Sandro Ivo Bartoli dopo aver inciso  l’opera omnia di Puccini che  comprende sei piccoli brani dal carattere diverso  e coprono il periodo dai primi anni Ottanta dell’Ottocento fino al 1916 e dopo aver  eseguito le  trascrizioni di Carlo Carignani ( musicista lucchese amico d’infanzia del Maestro, curò infatti tutte le riduzioni delle opere di Puccini che Casa Ricordi pubblicava in tandem con le partiture orchestrali) quest’anno, in omaggio al Compleanno de Il Trittico presenterà IN PRIMA ESECUZIONE ASSOLUTA  lo Scherzo sul Gianni Schicchi. 

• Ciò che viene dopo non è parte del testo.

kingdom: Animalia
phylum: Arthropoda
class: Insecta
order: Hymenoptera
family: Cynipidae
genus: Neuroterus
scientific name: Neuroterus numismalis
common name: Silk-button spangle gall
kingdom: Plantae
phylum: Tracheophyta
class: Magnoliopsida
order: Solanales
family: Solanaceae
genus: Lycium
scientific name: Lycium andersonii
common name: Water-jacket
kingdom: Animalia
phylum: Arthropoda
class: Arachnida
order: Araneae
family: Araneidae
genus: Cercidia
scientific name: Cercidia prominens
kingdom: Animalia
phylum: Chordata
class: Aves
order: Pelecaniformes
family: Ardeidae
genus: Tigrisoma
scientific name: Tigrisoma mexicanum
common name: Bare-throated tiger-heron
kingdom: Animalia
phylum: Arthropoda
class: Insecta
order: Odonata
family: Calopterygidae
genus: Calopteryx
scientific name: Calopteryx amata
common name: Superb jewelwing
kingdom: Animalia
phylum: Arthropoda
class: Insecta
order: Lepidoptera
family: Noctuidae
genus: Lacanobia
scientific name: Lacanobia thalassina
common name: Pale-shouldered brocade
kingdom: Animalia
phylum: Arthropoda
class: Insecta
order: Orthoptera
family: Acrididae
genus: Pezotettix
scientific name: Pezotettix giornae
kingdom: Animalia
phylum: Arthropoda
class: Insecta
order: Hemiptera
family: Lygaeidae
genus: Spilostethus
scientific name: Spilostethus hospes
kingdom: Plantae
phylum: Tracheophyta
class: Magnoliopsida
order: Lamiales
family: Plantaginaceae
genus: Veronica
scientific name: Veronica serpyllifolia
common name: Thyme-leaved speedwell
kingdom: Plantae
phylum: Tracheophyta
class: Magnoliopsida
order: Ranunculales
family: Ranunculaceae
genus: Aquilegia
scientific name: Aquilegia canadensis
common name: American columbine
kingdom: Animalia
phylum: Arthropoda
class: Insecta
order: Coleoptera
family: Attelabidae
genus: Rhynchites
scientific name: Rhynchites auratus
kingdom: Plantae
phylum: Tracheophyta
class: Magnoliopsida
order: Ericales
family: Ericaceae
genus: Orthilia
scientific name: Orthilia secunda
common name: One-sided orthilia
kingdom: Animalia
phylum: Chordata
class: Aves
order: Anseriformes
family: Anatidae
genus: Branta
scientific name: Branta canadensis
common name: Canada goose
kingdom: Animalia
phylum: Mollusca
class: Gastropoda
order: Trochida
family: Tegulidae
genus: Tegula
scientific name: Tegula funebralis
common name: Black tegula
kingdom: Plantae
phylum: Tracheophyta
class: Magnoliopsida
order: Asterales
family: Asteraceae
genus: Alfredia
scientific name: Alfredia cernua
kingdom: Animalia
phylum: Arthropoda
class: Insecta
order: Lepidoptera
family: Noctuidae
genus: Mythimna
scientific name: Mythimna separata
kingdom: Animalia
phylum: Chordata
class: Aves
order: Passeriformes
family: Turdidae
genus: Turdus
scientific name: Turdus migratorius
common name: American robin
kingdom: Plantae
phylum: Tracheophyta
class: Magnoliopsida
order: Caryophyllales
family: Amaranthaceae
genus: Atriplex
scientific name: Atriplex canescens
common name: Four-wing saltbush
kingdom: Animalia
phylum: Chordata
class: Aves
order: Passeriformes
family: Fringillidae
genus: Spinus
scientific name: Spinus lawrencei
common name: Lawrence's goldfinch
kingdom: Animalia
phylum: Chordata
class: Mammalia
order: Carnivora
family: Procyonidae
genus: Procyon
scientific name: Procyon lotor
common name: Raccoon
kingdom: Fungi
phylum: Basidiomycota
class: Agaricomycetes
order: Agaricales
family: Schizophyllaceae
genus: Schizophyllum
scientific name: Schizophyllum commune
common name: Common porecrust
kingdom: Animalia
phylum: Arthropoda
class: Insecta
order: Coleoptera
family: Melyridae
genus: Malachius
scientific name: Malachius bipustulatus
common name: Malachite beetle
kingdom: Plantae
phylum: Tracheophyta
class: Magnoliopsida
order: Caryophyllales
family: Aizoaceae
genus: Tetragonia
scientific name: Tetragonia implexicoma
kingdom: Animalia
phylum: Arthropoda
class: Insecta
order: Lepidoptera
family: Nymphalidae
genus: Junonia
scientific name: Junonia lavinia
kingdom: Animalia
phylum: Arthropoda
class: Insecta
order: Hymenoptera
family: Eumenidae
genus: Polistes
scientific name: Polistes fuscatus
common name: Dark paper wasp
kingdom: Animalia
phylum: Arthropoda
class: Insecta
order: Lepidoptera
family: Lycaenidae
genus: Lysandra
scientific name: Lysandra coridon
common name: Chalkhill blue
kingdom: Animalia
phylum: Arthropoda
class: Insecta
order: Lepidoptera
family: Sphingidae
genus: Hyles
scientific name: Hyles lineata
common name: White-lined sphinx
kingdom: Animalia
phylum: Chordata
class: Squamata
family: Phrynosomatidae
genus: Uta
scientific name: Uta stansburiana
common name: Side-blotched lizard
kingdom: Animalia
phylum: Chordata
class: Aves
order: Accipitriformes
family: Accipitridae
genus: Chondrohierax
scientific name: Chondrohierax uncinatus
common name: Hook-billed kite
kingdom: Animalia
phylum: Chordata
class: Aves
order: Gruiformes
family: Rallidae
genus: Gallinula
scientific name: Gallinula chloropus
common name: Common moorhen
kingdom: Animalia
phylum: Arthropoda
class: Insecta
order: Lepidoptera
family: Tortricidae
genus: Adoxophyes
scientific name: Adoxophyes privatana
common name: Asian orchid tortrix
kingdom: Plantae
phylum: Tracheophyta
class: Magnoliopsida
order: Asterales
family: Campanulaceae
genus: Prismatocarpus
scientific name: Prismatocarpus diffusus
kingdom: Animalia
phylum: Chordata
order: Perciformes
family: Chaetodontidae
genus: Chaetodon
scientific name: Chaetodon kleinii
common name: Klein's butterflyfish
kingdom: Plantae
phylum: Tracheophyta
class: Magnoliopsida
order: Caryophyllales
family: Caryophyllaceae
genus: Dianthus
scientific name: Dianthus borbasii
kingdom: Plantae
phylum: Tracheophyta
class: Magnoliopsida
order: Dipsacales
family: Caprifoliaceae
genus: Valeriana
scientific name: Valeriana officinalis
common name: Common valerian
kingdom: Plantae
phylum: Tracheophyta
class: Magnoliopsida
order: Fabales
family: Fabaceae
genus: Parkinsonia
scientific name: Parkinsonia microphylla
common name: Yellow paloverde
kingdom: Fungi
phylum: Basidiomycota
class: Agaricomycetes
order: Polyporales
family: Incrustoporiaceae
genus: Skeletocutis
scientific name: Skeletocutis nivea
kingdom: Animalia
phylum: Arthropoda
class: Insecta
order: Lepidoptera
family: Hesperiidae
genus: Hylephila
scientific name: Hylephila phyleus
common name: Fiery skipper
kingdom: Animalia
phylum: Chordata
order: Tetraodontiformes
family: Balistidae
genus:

«L’arte della trascrizione – dice il pianista – è antica e moderna assieme, come la musica di Puccini. Nata come strumento di divulgazione prima dell’avvento del fonografo, la parafrasi pianistica diventa opera d’arte da Liszt fino a Rachmaninov. Alla fine del secolo scorso subisce un momento di stasi per poi tornare vigorosamente alla ribalta. Fra le opere di Puccini, quella che forse si adatta meglio alla trattazione pianistica è proprio Il Trittico: mi sono divertito tantissimo a scrivere il mio Scherzo sul Gianni Schicchi, che è un brano appunto scherzoso, ed a trasportare sul pianoforte il meraviglioso Intermezzo da Suor Angelica».

 

Nel concerto di giovedì Sandro Ivo Bartoli eseguirà in prima esecuzione assoluta anche la

Fantasia-Parafrasi su Il Tabarro di Giacomo Puccini di David Plylar compositore americano, classe 1978, ha al suo attivo un vasto catalogo che spazia da lavori per pianoforte solo alla grande orchestra in opere spesso ispirate alla letteratura classica. Quaranta pagine di partitura che riassumono la vicenda drammatica de Il Tabarro in un grande affresco sonoro di notevole importanza.

 

Mi sono subito reso conto d’essere davanti ad un capolavoro, una di quelle composizioni che sono destinate a lasciare segni profondi. Il brano è difficilissimo, ma talmente ben riuscito che ho deciso di farlo ascoltare anche al Festival di Bayreuth, dove sarò il 15 agosto. Sono molto onorato che il Maestro Plylar mi abbia dedicato la sua Fantasia-Parafrasi: un’altra occasione in cui vedo il mio nome accanto a quello del Maestro Puccini, in questa entusiasmante avventura che ormai da anni mi regala una soddisfazione dietro l’altra.